### Anforderung 1
Zeige alle Zeilen der Einträge, in denen die Zeichenfolge „Συντήλα“ vorkommt.

======== Extrahierter Text ========

Oscar Romero: Kämpfer für Gerechtigkeit

Oscar Romero, der am Samstag seliggesprochen wurde, war ursprünglich kein Befreiungstheologe. Erst die katastrophalen sozialen Zustände in El Salvador machten ihn zu einem engagierten Anwalt der Unterdrückten.

Zeitlebens sprach sich Romero allerdings gegen eine „marxistische“ Version der Befreiungstheologie - die seiner Ansicht nach eine bloß „materielle Befreiung“ propagierte - und für einen Zugang zur sozialen Gerechtigkeit gemäß der Lehre Papst Pauls VI. aus, wie er selbst sagte. Dieser Papst hatte vor allem in seiner Enzyklika „Populorum Progressio“ (1967) vehement gerechtere soziale Verhältnisse weltweit eingefordert.

======== Extrahierte Einträge ========

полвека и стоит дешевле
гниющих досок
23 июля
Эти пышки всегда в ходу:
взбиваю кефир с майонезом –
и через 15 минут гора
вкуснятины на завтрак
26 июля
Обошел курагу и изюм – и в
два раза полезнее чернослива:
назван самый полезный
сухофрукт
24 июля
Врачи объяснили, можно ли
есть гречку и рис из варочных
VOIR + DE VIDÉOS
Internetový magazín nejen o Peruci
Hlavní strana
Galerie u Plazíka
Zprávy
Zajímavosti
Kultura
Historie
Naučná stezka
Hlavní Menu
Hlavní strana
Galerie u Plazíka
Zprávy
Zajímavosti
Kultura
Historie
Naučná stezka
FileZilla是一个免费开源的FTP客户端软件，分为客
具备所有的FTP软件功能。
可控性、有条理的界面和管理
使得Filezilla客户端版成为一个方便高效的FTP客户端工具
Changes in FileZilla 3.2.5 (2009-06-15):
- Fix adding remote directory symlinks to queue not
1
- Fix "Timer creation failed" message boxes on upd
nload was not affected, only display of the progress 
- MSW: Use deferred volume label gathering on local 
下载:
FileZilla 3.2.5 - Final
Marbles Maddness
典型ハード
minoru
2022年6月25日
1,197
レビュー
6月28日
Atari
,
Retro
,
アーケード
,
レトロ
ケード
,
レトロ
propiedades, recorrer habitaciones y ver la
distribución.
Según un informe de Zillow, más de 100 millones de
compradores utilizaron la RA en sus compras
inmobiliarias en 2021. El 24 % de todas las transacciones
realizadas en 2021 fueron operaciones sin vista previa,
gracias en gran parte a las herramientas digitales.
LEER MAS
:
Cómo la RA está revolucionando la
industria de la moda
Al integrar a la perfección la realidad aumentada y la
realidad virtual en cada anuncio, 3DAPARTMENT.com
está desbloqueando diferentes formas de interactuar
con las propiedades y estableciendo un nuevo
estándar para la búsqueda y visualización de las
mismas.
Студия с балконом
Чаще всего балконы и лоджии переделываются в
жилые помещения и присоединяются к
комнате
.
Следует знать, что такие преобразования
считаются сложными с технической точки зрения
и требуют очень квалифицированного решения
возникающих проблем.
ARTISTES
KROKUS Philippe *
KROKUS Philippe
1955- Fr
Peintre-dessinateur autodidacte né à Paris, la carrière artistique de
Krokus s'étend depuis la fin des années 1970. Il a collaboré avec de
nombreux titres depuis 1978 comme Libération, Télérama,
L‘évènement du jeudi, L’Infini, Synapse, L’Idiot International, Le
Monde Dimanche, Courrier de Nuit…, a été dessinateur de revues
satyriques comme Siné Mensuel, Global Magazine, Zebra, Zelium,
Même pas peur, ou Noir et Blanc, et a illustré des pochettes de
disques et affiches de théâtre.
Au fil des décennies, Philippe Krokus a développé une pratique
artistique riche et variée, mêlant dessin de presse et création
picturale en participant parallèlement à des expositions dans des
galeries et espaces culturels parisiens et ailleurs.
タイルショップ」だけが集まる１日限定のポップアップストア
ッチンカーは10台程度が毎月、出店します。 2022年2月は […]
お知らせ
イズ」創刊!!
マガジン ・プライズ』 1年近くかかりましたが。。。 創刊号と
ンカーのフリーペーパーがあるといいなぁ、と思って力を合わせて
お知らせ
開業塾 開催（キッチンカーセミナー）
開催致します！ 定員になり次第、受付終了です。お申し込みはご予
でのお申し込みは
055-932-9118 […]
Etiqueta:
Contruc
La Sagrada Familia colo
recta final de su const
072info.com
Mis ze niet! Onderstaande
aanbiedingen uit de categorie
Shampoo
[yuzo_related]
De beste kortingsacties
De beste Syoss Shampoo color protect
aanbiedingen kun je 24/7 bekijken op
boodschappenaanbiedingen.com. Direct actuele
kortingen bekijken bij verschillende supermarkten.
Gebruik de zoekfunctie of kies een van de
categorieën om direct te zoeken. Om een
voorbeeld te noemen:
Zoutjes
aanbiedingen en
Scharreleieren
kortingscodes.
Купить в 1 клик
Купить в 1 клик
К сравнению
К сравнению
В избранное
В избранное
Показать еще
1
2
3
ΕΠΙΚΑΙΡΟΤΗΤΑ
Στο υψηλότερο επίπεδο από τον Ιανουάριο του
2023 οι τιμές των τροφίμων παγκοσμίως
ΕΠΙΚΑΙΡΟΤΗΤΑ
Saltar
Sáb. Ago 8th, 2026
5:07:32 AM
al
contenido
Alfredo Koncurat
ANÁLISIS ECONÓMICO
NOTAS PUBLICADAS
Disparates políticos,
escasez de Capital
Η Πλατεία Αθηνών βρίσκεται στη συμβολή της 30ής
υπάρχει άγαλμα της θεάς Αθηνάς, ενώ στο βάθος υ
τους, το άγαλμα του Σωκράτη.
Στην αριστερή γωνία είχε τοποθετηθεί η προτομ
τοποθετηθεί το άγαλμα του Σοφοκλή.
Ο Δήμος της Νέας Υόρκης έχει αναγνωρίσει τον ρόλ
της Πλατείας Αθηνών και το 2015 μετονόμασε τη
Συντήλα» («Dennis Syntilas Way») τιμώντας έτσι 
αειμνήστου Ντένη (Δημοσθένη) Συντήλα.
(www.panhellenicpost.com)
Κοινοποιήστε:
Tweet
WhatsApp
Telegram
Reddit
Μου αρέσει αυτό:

========

### Anforderung 2
Beantworte anhand des Textes über Oscar Romero diese Fragen:
(a) An welchem Wochentag wurde Romero seliggesprochen?
(b) Was machte Romero zu einem engagierten Anwalt der Unterdrückten?
(c) In welchem Jahr erschien die Enzyklika „Populorum Progressio“?

### Musterlösung 1
Συντήλα» («Dennis Syntilas Way») τιμώντας έτσι 
αειμνήστου Ντένη (Δημοσθένη) Συντήλα.

### Musterlösung 2
(a) Romero wurde am Samstag seliggesprochen.
(b) Die katastrophalen sozialen Zustände in El Salvador machten ihn zu einem engagierten Anwalt der Unterdrückten.
(c) Die Enzyklika „Populorum Progressio“ erschien 1967.